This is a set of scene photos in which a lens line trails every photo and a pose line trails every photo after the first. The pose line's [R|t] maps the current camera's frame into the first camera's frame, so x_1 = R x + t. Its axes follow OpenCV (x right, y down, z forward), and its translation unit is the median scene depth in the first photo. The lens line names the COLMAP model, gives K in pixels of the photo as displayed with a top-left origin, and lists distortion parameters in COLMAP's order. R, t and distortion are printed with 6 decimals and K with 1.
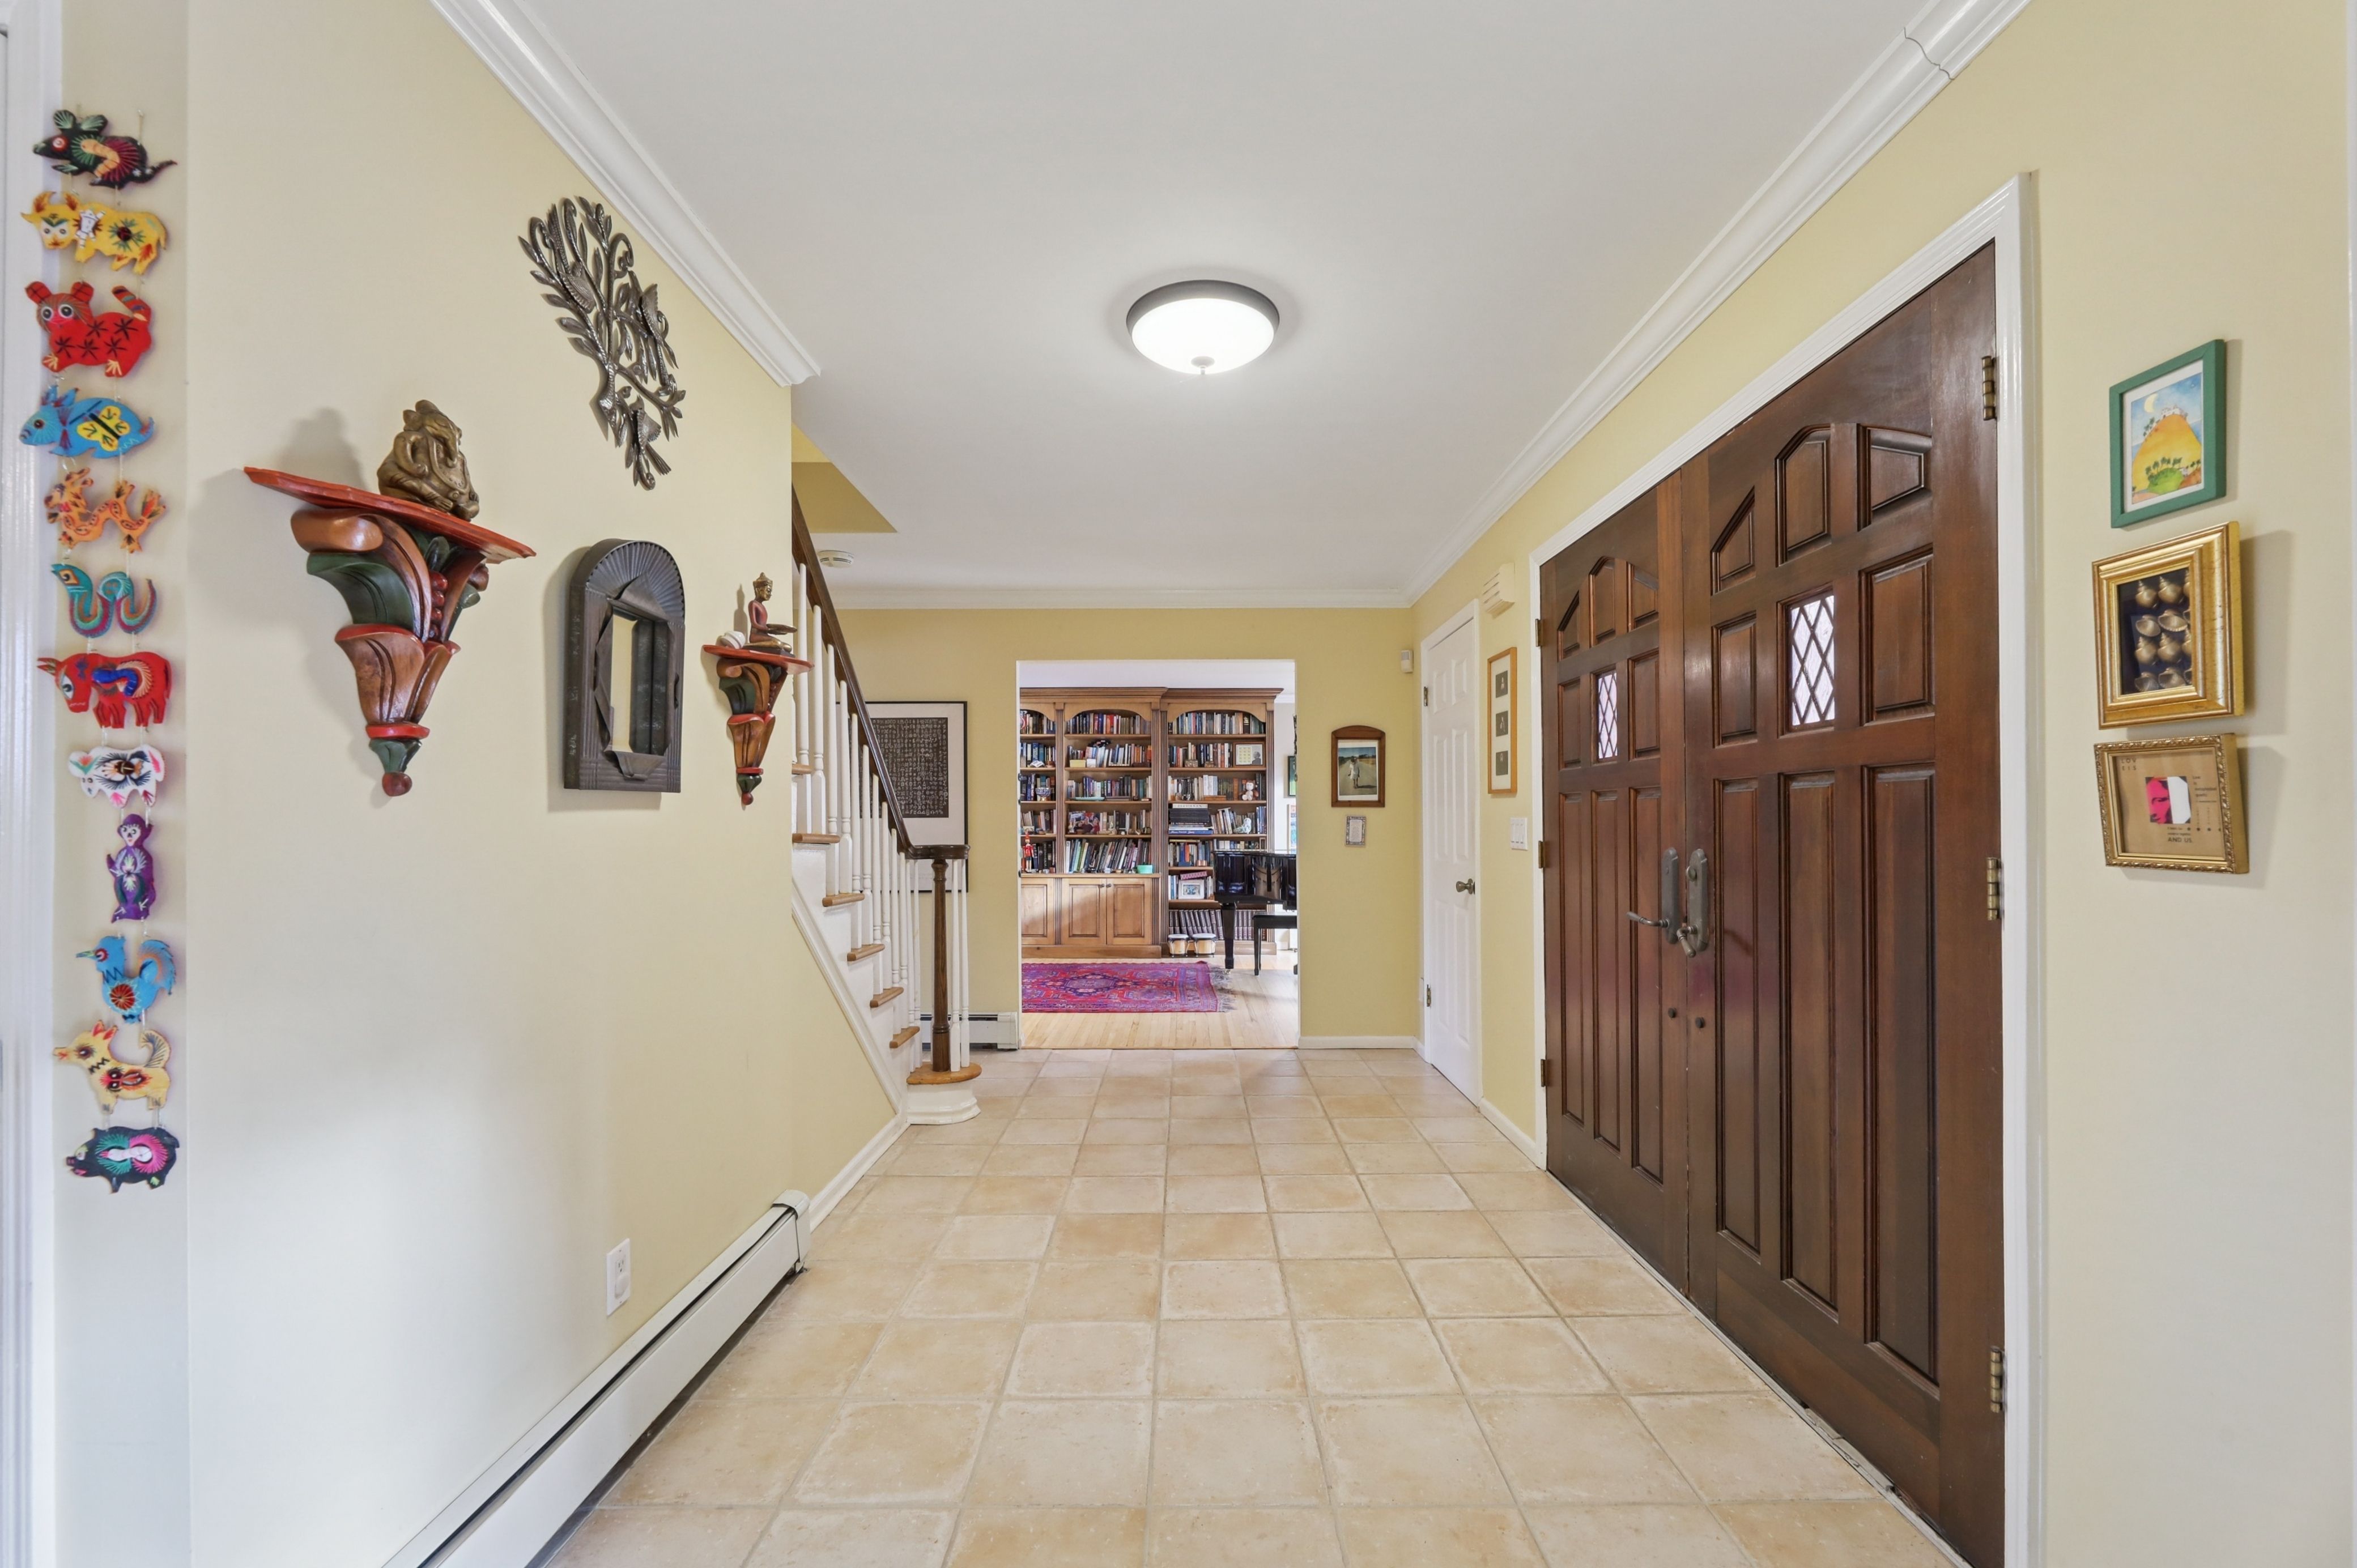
lens RADIAL K [[956.3, 0, 1201.4], [0, 956.3, 827.8], [0, 0, 1]] dist [-0.003855, -0.000877]
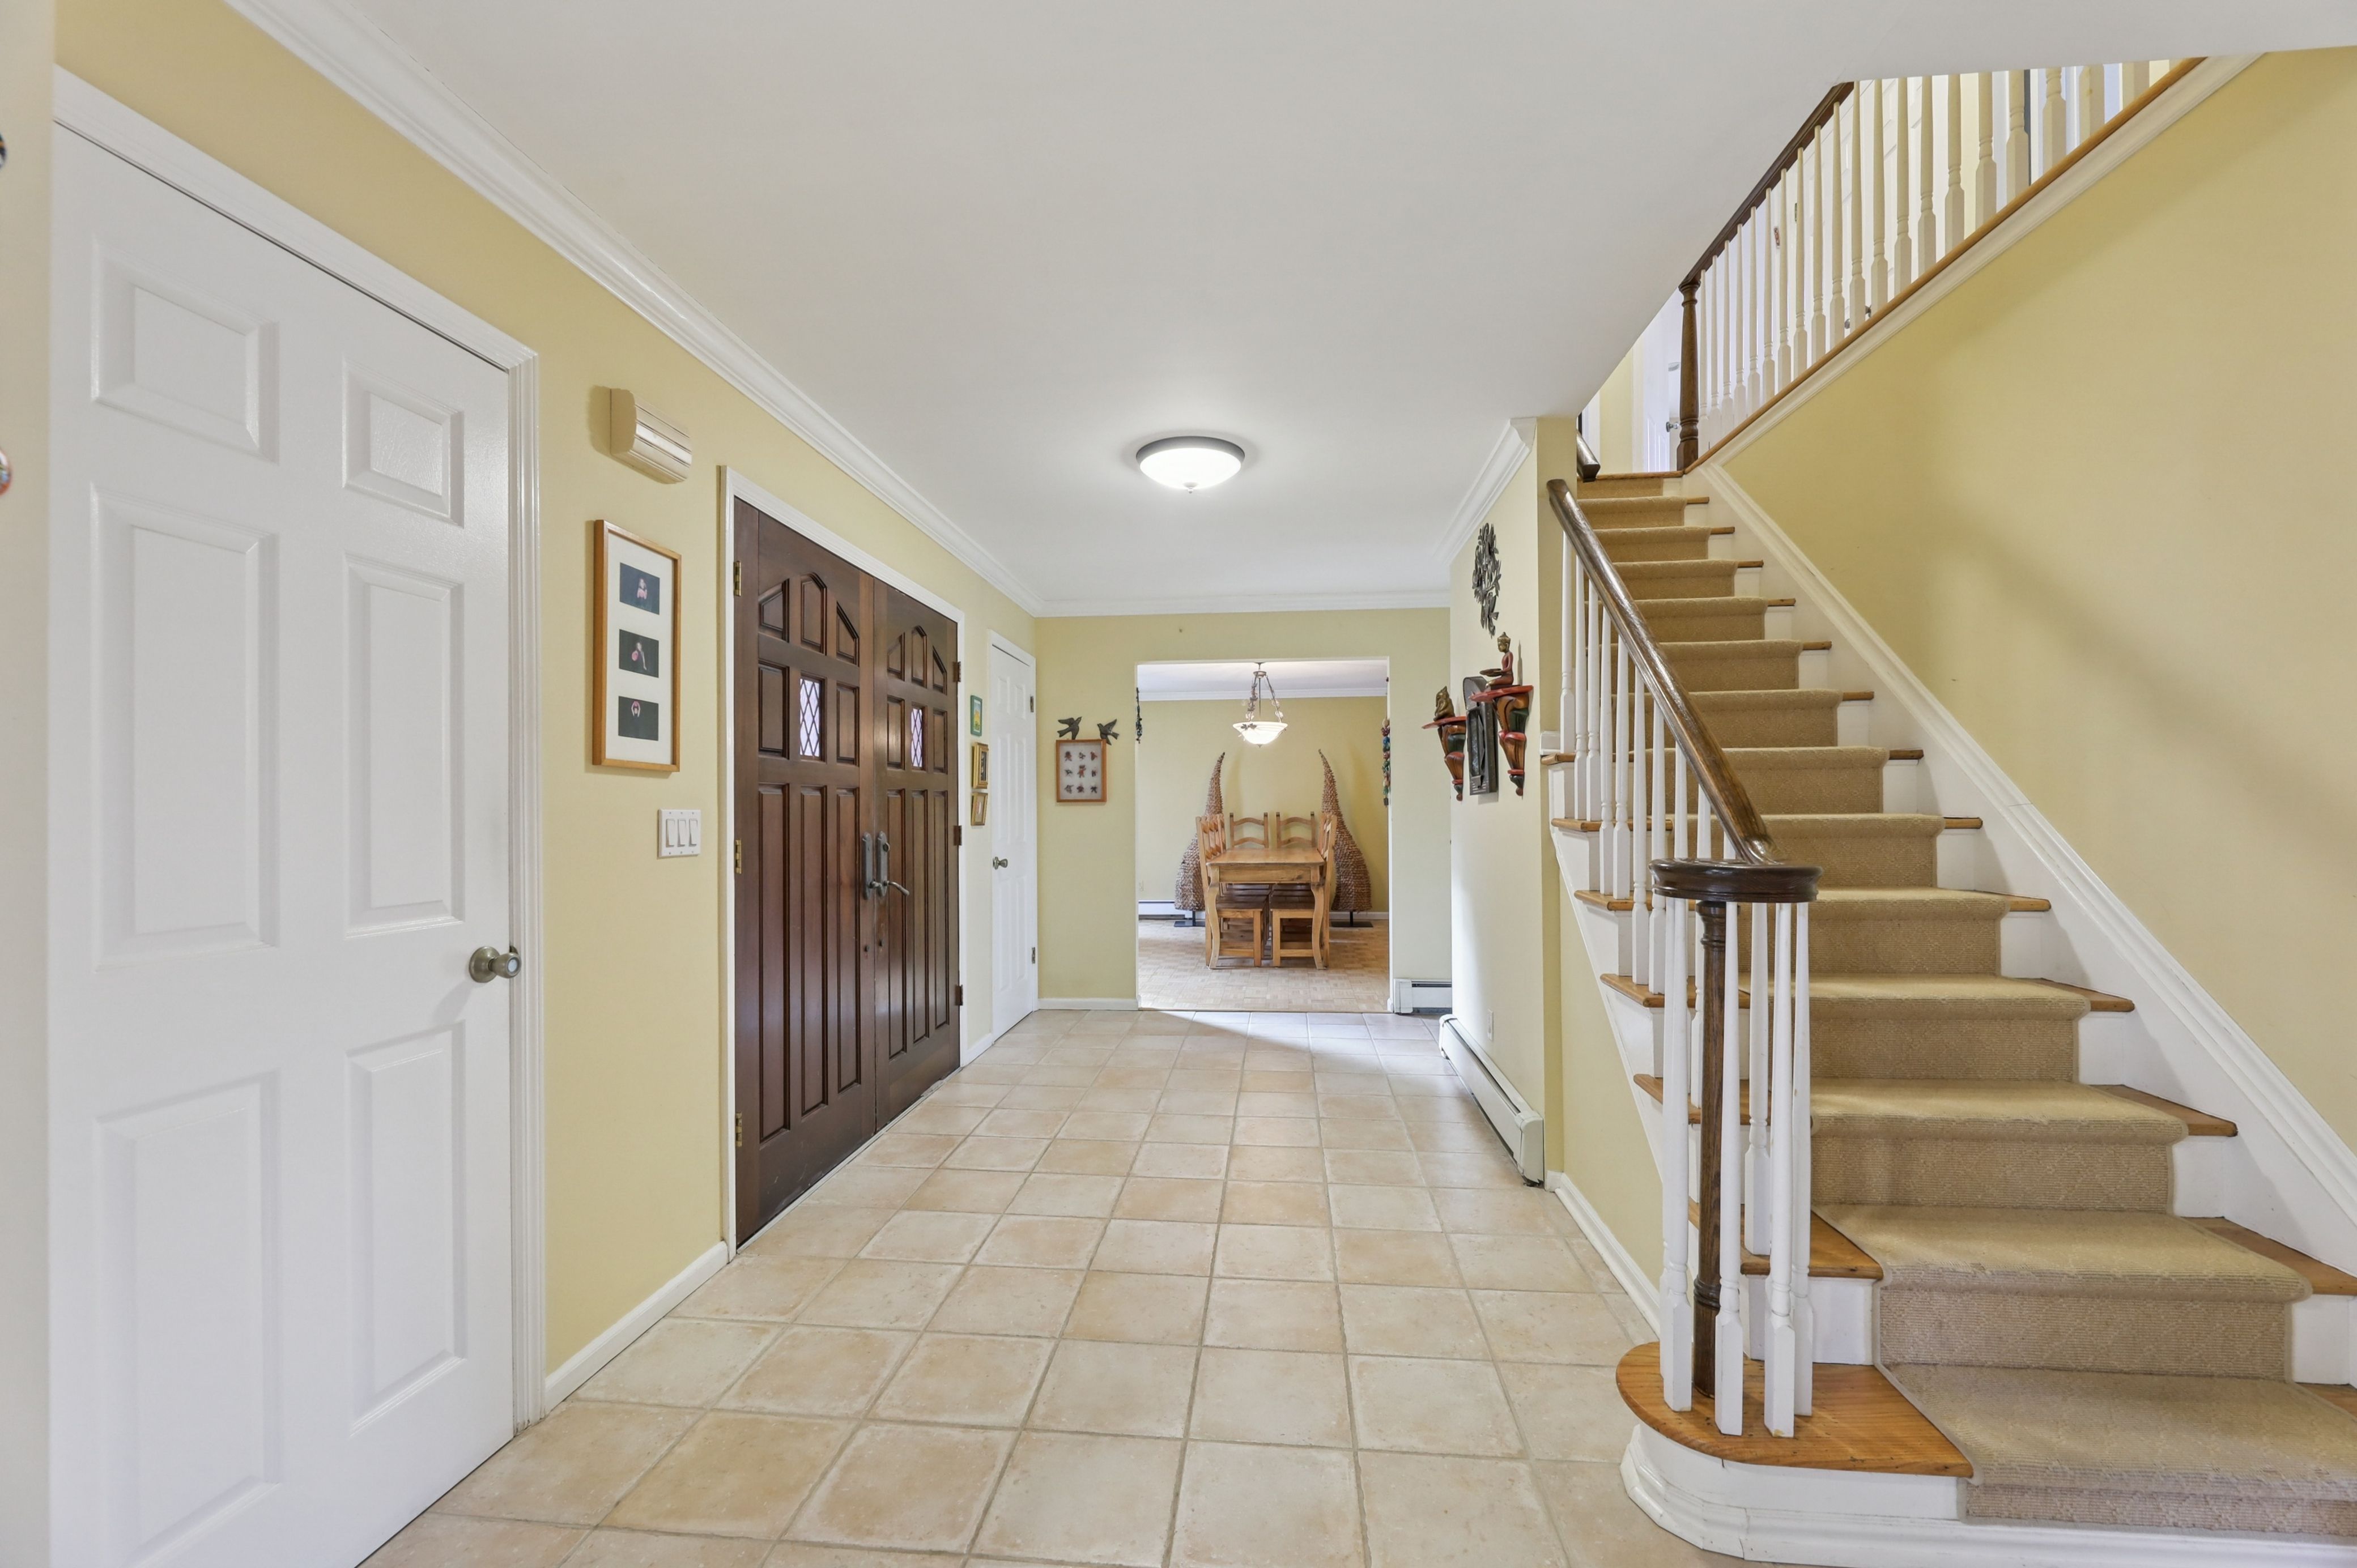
lens RADIAL K [[956.3, 0, 1181.4], [0, 956.3, 795.9], [0, 0, 1]] dist [-0.003855, -0.000877]
pose [[-0.992382, 0.008458, 0.122904, -0.120388], [0.007354, 0.999929, -0.009427, -0.011901], [-0.122975, -0.008451, -0.992374, 1.927762]]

::::::::::

▶ **What needs to be done**: Put every line of the material above into a JSON list of strings, one string per line, leaving out blank lines and the pictures.

▶ **Solution below**:
[
  "This is a set of scene photos in which a lens line trails every photo and a pose line trails every photo after the first. The pose line's [R|t] maps the current camera's frame into the first camera's frame, so x_1 = R x + t. Its axes follow OpenCV (x right, y down, z forward), and its translation unit is the median scene depth in the first photo. The lens line names the COLMAP model, gives K in pixels of the photo as displayed with a top-left origin, and lists distortion parameters in COLMAP's order. R, t and distortion are printed with 6 decimals and K with 1.",
  "lens RADIAL K [[956.3, 0, 1201.4], [0, 956.3, 827.8], [0, 0, 1]] dist [-0.003855, -0.000877]",
  "lens RADIAL K [[956.3, 0, 1181.4], [0, 956.3, 795.9], [0, 0, 1]] dist [-0.003855, -0.000877]",
  "pose [[-0.992382, 0.008458, 0.122904, -0.120388], [0.007354, 0.999929, -0.009427, -0.011901], [-0.122975, -0.008451, -0.992374, 1.927762]]"
]